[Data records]
● ● ● ●

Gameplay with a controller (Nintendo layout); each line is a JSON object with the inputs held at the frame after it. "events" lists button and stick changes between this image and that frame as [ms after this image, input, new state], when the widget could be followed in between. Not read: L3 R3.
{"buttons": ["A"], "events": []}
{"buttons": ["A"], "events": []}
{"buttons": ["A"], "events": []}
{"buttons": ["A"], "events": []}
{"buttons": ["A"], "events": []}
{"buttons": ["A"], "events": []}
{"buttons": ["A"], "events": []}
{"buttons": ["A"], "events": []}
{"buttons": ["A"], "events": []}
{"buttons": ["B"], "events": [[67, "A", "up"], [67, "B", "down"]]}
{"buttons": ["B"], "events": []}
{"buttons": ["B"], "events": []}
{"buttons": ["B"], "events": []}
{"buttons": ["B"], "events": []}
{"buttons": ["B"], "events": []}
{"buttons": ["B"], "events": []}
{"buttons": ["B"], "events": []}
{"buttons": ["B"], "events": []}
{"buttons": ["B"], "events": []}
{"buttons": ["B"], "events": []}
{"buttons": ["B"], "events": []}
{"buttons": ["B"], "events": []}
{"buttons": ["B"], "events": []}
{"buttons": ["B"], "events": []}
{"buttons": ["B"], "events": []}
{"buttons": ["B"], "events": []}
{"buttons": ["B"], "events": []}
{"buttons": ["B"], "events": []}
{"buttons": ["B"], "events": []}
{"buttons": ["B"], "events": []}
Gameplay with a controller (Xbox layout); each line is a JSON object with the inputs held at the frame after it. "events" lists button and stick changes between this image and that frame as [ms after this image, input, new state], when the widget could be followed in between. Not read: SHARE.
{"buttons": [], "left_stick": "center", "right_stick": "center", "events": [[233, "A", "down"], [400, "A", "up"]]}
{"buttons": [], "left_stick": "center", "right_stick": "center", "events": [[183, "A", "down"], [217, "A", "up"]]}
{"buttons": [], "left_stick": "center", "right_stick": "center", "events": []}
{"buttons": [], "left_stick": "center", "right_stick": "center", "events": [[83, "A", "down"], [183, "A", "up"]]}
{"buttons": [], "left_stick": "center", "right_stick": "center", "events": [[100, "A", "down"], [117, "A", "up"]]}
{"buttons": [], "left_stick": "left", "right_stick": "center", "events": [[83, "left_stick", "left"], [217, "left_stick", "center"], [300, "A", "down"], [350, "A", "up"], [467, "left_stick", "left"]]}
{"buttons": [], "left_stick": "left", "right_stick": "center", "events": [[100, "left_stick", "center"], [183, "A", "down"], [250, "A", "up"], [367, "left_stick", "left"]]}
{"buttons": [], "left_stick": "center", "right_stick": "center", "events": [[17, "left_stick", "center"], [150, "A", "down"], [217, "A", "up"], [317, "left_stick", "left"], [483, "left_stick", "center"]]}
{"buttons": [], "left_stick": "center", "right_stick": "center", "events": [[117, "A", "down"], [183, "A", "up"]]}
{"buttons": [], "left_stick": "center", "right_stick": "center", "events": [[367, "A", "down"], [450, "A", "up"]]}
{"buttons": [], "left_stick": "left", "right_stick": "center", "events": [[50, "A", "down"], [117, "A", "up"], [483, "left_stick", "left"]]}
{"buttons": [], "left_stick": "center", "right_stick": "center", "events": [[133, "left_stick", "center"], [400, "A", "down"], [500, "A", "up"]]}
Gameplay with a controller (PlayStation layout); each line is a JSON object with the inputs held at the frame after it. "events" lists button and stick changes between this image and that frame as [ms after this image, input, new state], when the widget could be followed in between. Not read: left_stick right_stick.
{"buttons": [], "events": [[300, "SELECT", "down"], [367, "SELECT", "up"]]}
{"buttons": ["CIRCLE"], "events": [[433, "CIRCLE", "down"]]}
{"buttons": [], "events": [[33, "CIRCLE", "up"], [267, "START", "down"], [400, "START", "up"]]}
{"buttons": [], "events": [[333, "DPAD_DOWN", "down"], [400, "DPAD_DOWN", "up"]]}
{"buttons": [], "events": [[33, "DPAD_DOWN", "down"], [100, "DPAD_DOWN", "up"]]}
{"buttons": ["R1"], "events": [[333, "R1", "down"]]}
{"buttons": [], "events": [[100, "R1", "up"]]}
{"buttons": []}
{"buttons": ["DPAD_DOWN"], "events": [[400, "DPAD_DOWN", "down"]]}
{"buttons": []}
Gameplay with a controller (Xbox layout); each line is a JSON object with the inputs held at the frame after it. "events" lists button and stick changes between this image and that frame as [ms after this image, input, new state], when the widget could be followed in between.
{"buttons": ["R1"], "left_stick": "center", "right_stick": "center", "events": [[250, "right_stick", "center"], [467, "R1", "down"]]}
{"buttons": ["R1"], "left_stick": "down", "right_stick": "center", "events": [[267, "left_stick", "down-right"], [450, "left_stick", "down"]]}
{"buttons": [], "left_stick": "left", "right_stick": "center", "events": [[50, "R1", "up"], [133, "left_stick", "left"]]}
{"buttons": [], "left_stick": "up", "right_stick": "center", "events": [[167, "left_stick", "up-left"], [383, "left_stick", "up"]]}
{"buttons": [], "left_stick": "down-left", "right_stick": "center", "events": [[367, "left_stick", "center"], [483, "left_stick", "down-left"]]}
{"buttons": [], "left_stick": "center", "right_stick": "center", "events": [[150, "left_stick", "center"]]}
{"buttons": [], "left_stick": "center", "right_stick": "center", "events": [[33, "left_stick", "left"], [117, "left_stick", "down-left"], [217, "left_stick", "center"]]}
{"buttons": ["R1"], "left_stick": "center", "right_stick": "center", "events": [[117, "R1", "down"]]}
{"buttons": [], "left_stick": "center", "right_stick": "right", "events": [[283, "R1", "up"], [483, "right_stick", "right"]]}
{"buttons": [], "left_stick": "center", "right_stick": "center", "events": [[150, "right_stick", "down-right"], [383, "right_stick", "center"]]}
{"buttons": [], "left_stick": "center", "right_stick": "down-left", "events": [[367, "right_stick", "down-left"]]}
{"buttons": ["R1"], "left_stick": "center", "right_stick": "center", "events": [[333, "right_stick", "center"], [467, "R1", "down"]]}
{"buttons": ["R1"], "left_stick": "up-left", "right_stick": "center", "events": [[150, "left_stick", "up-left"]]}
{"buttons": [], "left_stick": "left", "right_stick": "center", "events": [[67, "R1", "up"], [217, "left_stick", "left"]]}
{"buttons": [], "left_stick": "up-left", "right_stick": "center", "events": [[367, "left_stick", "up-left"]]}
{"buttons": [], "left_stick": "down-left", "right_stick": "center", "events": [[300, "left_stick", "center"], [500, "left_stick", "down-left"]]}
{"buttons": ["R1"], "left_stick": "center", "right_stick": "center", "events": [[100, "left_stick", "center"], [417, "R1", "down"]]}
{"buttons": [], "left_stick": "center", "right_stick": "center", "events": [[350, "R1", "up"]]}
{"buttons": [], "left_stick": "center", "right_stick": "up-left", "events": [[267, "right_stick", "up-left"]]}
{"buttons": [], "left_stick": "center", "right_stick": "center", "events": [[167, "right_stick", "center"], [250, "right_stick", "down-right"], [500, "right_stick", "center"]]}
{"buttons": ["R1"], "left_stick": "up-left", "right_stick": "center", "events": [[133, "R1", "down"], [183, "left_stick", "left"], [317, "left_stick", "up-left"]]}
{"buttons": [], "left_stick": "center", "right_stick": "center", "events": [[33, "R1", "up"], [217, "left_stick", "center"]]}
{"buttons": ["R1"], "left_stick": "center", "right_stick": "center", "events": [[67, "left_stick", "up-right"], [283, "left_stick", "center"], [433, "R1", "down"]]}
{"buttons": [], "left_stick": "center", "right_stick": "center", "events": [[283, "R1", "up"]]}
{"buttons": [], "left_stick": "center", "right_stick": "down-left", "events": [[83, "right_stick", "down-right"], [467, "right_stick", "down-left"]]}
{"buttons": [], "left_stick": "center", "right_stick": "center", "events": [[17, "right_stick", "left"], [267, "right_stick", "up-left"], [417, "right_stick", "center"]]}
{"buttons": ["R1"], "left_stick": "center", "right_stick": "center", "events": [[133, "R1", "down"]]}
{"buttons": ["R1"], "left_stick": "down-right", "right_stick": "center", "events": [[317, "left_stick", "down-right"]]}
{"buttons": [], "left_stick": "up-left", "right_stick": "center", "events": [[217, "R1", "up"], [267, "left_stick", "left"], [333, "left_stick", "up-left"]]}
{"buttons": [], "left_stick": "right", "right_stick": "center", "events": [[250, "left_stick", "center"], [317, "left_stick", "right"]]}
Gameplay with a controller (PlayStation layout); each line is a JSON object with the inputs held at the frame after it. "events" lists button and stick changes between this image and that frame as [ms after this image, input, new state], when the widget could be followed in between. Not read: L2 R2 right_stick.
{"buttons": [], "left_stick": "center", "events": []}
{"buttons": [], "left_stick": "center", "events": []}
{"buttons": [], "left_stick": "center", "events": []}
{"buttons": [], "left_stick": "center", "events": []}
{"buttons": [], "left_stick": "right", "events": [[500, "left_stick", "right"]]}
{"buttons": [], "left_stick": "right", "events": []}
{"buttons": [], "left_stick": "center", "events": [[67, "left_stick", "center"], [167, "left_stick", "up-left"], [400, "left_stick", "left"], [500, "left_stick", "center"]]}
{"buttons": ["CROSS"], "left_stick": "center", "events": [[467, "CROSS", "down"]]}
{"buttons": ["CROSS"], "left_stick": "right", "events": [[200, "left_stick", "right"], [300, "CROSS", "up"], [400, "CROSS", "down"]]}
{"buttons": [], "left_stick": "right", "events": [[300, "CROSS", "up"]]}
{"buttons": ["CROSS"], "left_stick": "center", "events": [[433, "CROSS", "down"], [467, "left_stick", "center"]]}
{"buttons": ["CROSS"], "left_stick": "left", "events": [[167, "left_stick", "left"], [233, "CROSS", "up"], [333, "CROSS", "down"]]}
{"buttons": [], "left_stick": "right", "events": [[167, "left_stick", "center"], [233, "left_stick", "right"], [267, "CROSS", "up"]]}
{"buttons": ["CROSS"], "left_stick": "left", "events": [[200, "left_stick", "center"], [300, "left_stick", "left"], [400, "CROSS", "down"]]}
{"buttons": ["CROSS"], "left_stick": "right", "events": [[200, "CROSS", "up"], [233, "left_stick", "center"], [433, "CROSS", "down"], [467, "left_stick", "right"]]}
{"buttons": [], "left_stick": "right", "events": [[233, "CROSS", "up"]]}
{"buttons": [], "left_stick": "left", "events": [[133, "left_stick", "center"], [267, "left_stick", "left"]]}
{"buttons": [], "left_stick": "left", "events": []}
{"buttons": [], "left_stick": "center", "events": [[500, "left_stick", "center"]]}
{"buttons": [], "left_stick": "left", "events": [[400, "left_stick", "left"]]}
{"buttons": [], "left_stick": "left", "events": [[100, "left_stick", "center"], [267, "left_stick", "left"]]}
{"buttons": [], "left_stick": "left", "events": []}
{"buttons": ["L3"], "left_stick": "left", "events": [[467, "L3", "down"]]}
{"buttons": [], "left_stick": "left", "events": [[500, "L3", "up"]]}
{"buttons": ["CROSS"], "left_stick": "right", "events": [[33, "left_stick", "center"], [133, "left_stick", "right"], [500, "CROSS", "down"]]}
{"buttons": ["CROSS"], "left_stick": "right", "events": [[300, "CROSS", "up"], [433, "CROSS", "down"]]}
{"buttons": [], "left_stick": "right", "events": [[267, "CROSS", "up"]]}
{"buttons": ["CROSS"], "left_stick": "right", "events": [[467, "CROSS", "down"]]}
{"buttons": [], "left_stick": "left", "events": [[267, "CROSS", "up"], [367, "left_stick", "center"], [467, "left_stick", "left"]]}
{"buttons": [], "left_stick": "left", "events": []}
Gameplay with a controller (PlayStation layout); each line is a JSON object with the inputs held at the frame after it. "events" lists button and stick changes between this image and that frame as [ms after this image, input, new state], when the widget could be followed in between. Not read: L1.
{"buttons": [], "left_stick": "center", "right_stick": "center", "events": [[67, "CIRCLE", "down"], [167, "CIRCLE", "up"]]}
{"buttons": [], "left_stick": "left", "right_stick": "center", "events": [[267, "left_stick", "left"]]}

● ● ● ●

Nothing but a number should be given: the count of lines above that hold "PlayStation".

3